[Images with pose keypoints]
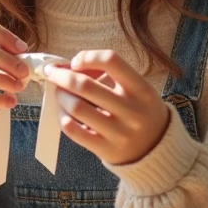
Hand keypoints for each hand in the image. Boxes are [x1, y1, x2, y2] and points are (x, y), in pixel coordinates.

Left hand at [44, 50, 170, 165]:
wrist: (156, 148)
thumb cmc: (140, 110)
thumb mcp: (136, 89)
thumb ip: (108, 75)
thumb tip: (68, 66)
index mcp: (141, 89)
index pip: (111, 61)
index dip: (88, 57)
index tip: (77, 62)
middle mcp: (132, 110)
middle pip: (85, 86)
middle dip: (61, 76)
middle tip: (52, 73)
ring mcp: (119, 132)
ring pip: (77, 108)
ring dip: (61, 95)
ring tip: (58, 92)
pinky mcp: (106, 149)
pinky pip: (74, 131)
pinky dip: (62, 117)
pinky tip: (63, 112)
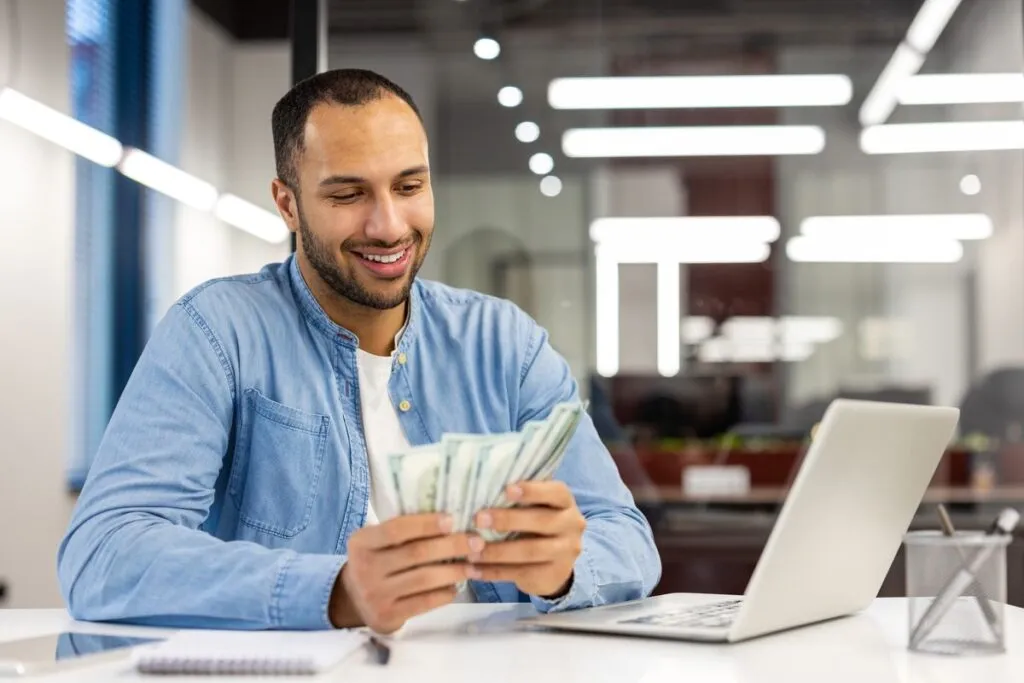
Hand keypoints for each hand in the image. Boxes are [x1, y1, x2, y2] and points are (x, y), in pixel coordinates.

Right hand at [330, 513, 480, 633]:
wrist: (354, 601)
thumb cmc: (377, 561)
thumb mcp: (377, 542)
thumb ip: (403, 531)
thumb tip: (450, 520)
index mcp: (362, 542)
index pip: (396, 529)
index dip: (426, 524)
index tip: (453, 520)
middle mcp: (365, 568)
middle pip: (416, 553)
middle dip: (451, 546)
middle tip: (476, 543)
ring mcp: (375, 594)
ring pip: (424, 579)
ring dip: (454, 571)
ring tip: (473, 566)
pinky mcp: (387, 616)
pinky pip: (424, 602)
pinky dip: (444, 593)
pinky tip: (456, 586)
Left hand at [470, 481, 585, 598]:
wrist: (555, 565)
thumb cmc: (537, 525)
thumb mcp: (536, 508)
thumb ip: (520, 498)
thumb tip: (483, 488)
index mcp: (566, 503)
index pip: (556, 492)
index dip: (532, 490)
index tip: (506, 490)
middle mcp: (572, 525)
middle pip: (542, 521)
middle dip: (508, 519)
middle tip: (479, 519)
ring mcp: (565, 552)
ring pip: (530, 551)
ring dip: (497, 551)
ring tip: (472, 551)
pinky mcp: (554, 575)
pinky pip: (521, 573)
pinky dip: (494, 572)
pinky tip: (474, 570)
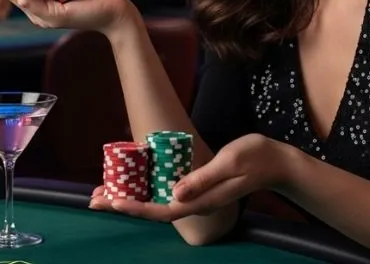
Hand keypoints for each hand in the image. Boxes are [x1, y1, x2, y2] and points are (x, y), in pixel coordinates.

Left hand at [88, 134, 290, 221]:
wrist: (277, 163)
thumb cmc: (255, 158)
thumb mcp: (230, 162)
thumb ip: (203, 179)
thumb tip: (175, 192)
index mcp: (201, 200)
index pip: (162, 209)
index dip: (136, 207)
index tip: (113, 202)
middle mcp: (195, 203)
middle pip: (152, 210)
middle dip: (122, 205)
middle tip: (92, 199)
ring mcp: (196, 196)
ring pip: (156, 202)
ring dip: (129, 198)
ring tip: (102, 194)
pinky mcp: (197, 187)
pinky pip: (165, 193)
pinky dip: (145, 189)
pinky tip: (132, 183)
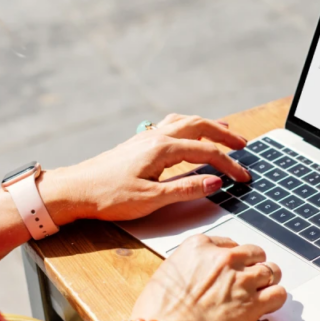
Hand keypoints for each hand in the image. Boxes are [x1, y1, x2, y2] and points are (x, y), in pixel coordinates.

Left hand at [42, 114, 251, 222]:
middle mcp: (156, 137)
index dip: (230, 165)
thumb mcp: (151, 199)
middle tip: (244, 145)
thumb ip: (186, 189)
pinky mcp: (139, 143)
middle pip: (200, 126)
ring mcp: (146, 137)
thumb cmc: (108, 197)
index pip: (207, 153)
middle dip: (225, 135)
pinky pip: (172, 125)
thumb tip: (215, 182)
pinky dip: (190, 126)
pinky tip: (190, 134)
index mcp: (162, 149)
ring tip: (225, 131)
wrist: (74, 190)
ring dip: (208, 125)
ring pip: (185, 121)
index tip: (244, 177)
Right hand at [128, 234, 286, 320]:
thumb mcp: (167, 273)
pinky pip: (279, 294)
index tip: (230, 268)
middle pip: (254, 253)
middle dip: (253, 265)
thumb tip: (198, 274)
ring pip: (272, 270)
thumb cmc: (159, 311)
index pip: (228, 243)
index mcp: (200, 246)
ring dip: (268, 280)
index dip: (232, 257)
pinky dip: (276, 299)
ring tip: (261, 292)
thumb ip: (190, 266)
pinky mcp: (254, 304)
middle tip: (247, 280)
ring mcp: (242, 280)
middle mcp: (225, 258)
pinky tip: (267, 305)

==

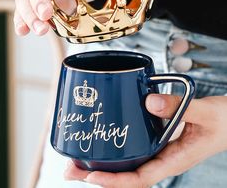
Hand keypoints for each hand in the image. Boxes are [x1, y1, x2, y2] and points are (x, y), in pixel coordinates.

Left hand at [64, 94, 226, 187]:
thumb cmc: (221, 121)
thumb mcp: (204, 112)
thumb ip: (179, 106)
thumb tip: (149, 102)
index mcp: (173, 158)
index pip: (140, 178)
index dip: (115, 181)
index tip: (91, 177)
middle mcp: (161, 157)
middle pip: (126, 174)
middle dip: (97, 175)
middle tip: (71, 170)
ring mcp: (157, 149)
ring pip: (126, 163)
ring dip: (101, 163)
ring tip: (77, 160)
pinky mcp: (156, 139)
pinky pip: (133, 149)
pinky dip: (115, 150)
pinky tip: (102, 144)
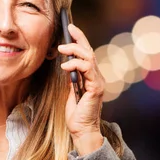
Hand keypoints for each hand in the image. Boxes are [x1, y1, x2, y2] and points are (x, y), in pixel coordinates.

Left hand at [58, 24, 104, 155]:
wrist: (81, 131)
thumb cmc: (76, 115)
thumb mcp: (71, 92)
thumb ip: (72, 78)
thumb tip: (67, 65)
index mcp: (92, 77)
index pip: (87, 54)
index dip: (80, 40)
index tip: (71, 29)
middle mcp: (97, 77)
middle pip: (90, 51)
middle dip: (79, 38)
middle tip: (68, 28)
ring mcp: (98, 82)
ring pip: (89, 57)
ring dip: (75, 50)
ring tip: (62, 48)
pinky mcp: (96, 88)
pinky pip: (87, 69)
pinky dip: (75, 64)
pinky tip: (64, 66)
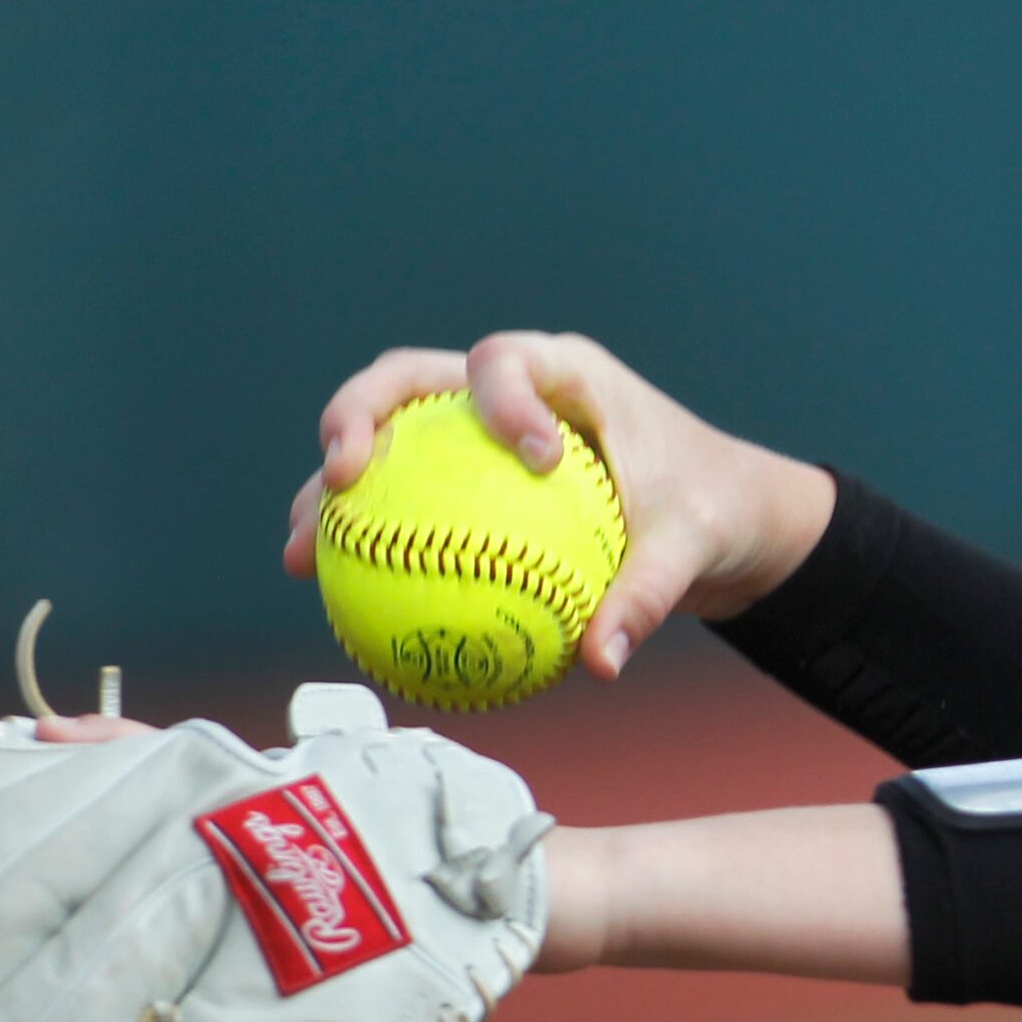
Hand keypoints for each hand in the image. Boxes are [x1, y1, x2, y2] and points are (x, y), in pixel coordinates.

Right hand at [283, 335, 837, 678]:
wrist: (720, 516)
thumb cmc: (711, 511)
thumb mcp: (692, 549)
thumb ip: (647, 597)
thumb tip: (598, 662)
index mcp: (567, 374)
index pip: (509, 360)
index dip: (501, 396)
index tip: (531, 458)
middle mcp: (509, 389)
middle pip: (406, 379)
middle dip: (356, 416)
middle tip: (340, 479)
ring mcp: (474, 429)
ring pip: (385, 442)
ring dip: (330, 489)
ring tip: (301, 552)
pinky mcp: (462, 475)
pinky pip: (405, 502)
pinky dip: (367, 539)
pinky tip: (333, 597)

[Description of the task] Return, unchanged, the run of lines above that opens with the line containing "thumb ip: (108, 75)" and closes with the line containing "ring tip: (58, 92)". Include both.

[Answer area]
thumb ip: (108, 75)
thumb tip: (68, 66)
index mcp: (141, 89)
index pip: (111, 61)
index dip: (88, 57)
index tip: (77, 62)
middle mcp: (132, 110)
middle pip: (85, 86)
middle dip: (61, 76)
middle tip: (52, 73)
ring mcp: (119, 132)
ring pip: (77, 108)
ring dip: (61, 95)
ring tip: (58, 92)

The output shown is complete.